Four-year-old Jandre Botha died for refusing to call his mother's lesbian partner "daddy".

Now the two women will spend the next two decades in jail for his death.

Magistrate Retha Willemse on Monday referred to Hannelie Botha, the mother who allowed her lesbian partner, Engelina de Nysschen, to assault and kill her son, as a "passive participant" in his murder.

She sentenced De Nysschen to 20 years for murder, five years for assault and two years for defeating the ends of justice - an effective jail sentence of 25 years.

Botha, 31, got 15 years for her passive role in the murder. She was further sentenced to five years for assaulting the boy with the intention to do grievous bodily harm, and a further two years for misleading medical authorities and police officers about Jandre's cause of death.

The Vereeniging Magistrate's Court ruled that the five-year sentence must run concurrently with the two years before ordering that Botha stay behind bars for an effective 20 years.

The women were ordered never to own firearms upon their release.

When the two were convicted in March, the court found that Jandre died after he refused to call his mother's lover "daddy".

Lydia Nkomo and her daughter, Aletta Lesiba, who worked for the couple at their tuckshop, had told the court that De Nysschen had violently assaulted Jandre while demanding that he call her daddy.

On Monday, social worker Johanna Kruger asked the magistrate not to impose a prison sentence on Botha.

She said the court should consider the fact that Botha was sexually molested as a child by her mother's boyfriend. The assault had a negative impact on her.

The court also heard that Botha divorced Jan Botha because of his extramarital relationships and that he fathered a child with another woman while still married.

However, social worker Petra Tromp, who also assessed Botha, rejected the plea. Tromp argued that Botha should be given a prison sentence for failing to protect her child from De Nysschen.

She rejected defence lawyer Jakobus Hendrik Smit's view that Botha was a victim of abused woman syndrome.

Smit had argued that Botha was scared of her lesbian partner, who had often threatened to kill her if she ever left her.

"She had an option to contact her ex-husband and report the abuse to him,"said Tromp.

"She also had an option to contact her father and step-mother and ask them to come and fetch the child to live with them in Potgietersrus."

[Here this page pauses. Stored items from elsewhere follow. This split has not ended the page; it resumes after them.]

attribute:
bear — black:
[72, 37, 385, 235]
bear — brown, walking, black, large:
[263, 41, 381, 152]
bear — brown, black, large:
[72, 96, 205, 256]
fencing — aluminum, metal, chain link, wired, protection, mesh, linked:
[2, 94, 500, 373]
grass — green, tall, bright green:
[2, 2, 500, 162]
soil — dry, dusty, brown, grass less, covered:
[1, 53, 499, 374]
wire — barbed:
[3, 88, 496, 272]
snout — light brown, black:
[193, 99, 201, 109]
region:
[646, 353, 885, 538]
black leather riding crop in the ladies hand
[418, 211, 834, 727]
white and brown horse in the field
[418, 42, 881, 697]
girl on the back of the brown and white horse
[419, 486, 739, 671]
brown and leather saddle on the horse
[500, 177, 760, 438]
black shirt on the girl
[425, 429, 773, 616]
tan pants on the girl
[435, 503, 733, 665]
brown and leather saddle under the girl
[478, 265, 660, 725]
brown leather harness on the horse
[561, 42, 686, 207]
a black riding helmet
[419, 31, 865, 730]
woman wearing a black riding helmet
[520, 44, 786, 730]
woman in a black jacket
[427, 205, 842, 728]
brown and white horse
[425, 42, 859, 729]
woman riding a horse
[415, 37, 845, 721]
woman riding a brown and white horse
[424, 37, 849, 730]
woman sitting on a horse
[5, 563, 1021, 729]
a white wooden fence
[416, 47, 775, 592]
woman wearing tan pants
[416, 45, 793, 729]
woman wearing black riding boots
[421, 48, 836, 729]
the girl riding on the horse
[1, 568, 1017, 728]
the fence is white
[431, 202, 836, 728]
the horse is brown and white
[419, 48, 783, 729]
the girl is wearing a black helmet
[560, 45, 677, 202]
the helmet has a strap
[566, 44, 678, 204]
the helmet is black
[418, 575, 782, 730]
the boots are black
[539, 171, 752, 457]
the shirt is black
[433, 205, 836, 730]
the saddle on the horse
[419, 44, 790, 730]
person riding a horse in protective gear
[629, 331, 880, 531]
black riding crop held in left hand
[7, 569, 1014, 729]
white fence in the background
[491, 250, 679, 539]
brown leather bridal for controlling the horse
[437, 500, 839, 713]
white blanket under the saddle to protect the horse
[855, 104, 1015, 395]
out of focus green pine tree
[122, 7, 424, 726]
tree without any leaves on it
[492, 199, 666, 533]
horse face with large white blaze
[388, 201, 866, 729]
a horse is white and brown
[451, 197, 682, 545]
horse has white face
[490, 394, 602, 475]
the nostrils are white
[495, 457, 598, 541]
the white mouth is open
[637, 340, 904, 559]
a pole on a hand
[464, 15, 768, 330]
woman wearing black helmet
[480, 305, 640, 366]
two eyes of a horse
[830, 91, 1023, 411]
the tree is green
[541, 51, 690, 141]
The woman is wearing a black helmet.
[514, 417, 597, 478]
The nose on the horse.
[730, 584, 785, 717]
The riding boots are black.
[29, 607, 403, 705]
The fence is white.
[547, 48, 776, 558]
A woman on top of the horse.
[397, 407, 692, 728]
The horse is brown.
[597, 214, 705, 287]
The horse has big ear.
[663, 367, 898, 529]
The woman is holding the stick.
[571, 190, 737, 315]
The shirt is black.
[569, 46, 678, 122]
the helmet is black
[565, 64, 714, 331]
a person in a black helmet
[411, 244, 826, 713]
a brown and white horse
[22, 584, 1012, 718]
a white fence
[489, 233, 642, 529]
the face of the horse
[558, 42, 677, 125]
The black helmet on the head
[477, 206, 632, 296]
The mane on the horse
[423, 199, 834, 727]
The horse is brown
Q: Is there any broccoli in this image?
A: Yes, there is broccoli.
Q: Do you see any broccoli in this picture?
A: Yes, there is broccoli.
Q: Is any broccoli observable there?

The magistrate, agreeing with Tromp, said Botha had failed to execute the child's legal right to be protected from De Nysschen.

She further said the court had battled to get the truth about what caused the assault, a situation compounded by Botha's refusal to testify under oath.

Willemse lambasted Botha for telling Jandre's father of his death only nine days after he was admitted to hospital.

Botha and De Nysschen are expected to apply for leave to appeal their sentences.